I'm working on an application in C# that reads a directory and displays the directory entries for the PDFs found in that directory in a DataGridView, like a File Explorer that only shows PDFs. The user will need to be able to rearrange the order of the files by dragging and dropping the files (single row select, not multi). This reordering only happens in the DataGridView (nothing is written to disk), and is completely arbitrary, not by date or file name or anything like that. This is why the user reorders the files by dragging and dropping.
I had originally used a DataSet with a DataTable to store the directory contents. This DataTable is bound to the DataGridView with a BindingSource. I used this approach because it let me do a lot in the Visual Studio Designer. However, you can't insert and remove elements from a BindingSource if its bound to a DataTable. You would have to do the inserting and removing at the DataTable, but there's no way to insert a row at a specific location in a DataTable, so basically, I need a different kind of data source for my DVG.
Although Lists are not multicolumn, I know you create an array of objects, one per column, and store the array of objects as a List entry. I know you could also use a Class or a Dictionary. But I don't know the pros and cons of using each.
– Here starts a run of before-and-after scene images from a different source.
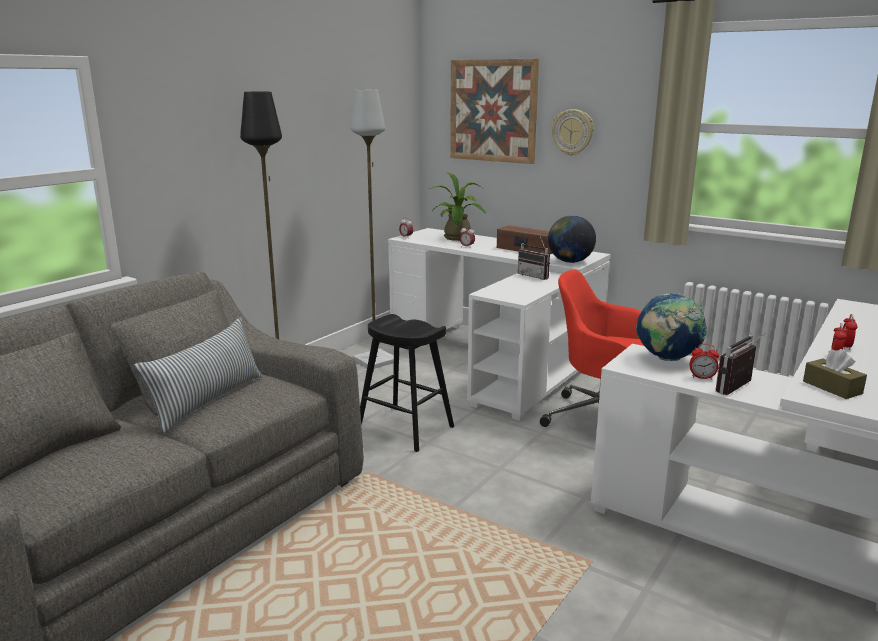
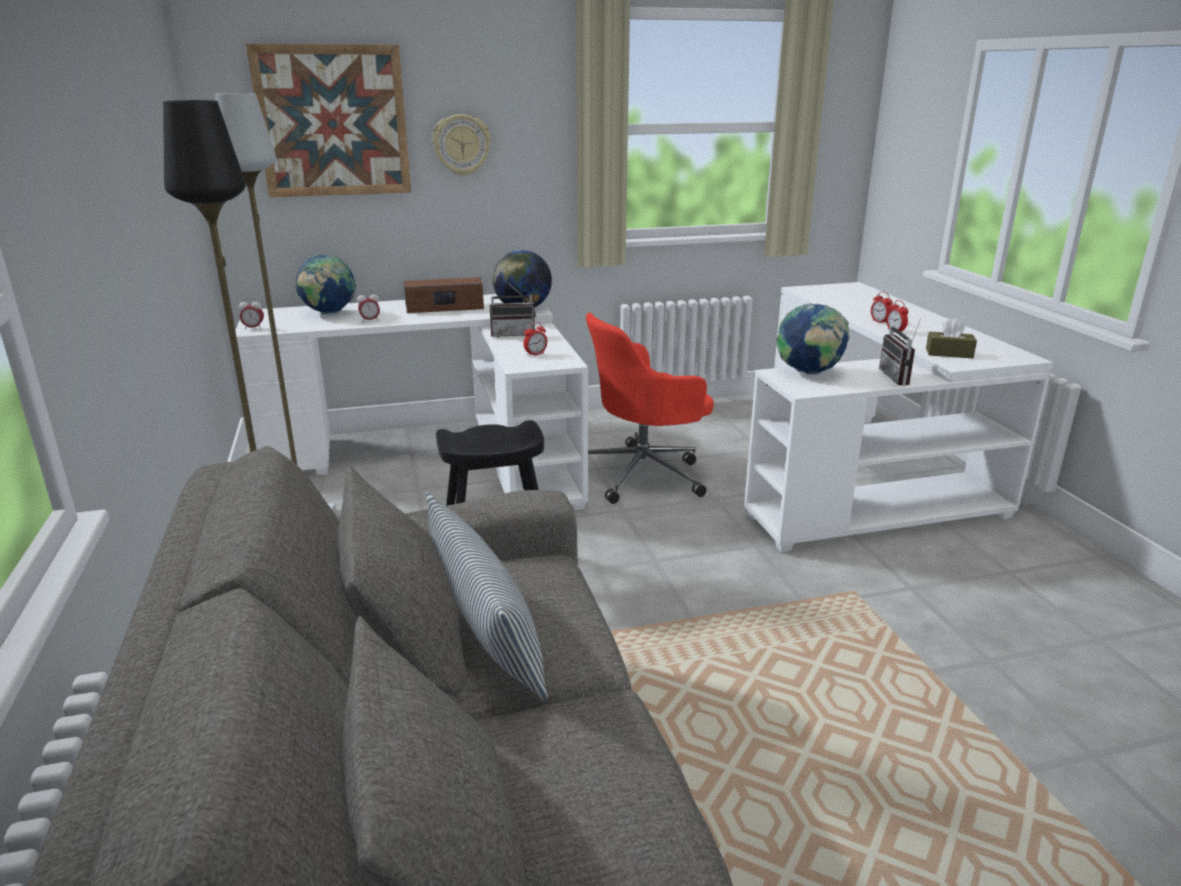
camera: 50 degrees left, 5 degrees up
potted plant [429,172,486,241] -> globe [296,254,357,315]
alarm clock [690,344,719,380] -> alarm clock moved to [523,322,547,356]

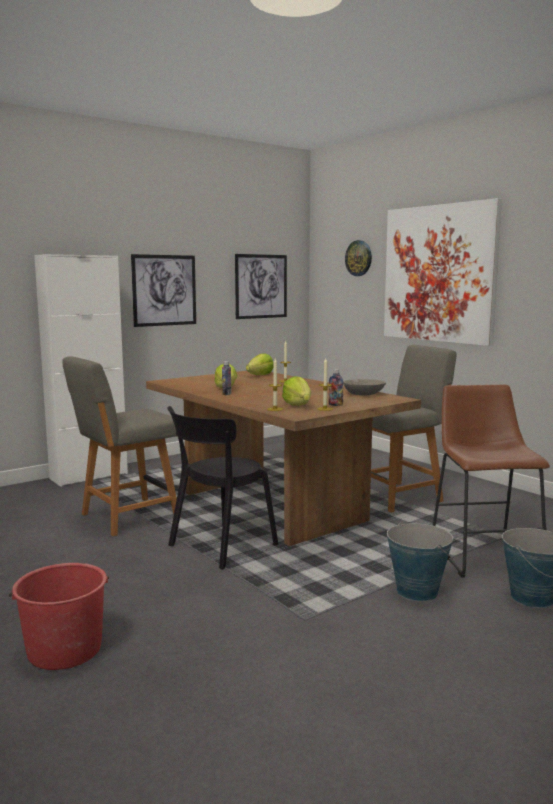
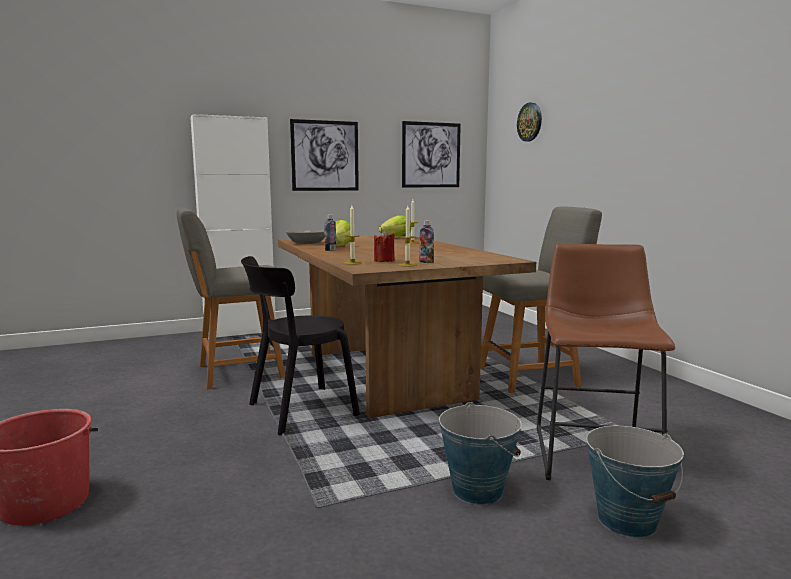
camera: 15 degrees right, 0 degrees up
lettuce [282,376,311,406] -> red candle [374,231,395,262]
grey bowl [343,379,386,396] -> grey bowl moved to [286,230,325,244]
picture [384,198,502,346] -> none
What about not using an in-memory structure but instead use the DVG in unbound mode, programmatically adding the rows as each directory entry is read? Once the files are ordered as the user desires, whatever processing is done to them will be done with a loop that cycles through the DGV rows, not the rows in the DataSource. Everything I read encourages to use data sources with their DGVs, but is this a use case that calls for unbound mode?